→ Esercizi proposti
• a. Stabilisca se ciascuna delle seguenti affermazioni concorda con l'articolo, rispondendo sì o no e citando testualmente le parole decisive: (i) Lilà è una bambina che ha perso la mamma; (ii) Niente è un amico immaginario di cattivo umore; (iii) l'album illustrato è pubblicato da Almayer Edizioni.
• b. Riproduca fedelmente il passo dell'articolo che va da "Manuela Trinci, Dialogo" fino a "con i bambini." compreso.

→ Testo selezionato
=-=-=-=-=
Manuela Trinci, Dialogo sulla morte. Con i bimbi
«l’Unità», 8 novembre 2010
«Niente si chiama Niente» – riflette fra sé la piccola Lilà – «Vive con me, intorno a me». Così si avvia una storia delicata e poetica che racconta di una bambina che ha perso la mamma e che forse per dare nome e sollievo al dolore, al vuoto, alla solitudine, al niente… che la circondano, si è inventata Niente, un amico immaginario. Un Niente sempre di buon umore, fattivo e appassionato – proprio come appassionata era la mamma – di papaveri blu e di pettazzurri: gli uccellini che cantano come usignuoli.
Nuova metafora di una vita che riprende senso proprio dalla ferita, rimarginata eppure visibile, della perdita, l’album illustrato di Kitty Crowther (Io e Niente, Almayer Edizioni) rimanda gli adulti all’irrisolto e annoso quesito di come parlare della morte con i bambini.
=-=-=-=-=
(Immagini delle pagine e testo estratto)

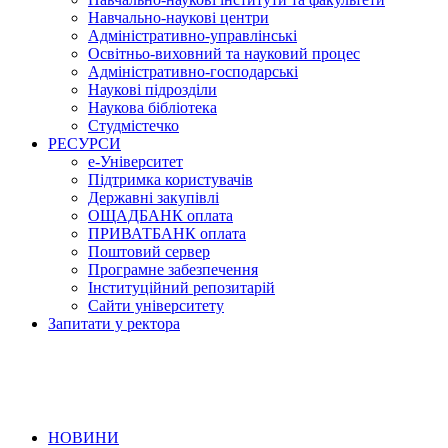
Навчально-наукові центри
Адміністративно-управлінські
Освітньо-виховний та науковий процес
Адміністративно-господарські
Наукові підрозділи
Наукова бібліотека
Студмістечко
РЕСУРСИ
е-Університет
Підтримка користувачів
Державні закупівлі
ОЩАДБАНК оплата
ПРИВАТБАНК оплата
Поштовий сервер
Програмне забезпечення
Інституційний репозитарій
Сайти університету
Запитати у ректора
НОВИНИ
=-=-=-=-=
→ Risposte agli esercizi
• a.
(i) Sì: "una bambina che ha perso la mamma".
(ii) No: "Un Niente sempre di buon umore".
(iii) Sì: "Io e Niente, Almayer Edizioni".

• b.
Manuela Trinci, Dialogo sulla morte. Con i bimbi
«l’Unità», 8 novembre 2010
«Niente si chiama Niente» – riflette fra sé la piccola Lilà – «Vive con me, intorno a me». Così si avvia una storia delicata e poetica che racconta di una bambina che ha perso la mamma e che forse per dare nome e sollievo al dolore, al vuoto, alla solitudine, al niente… che la circondano, si è inventata Niente, un amico immaginario. Un Niente sempre di buon umore, fattivo e appassionato – proprio come appassionata era la mamma – di papaveri blu e di pettazzurri: gli uccellini che cantano come usignuoli.
Nuova metafora di una vita che riprende senso proprio dalla ferita, rimarginata eppure visibile, della perdita, l’album illustrato di Kitty Crowther (Io e Niente, Almayer Edizioni) rimanda gli adulti all’irrisolto e annoso quesito di come parlare della morte con i bambini.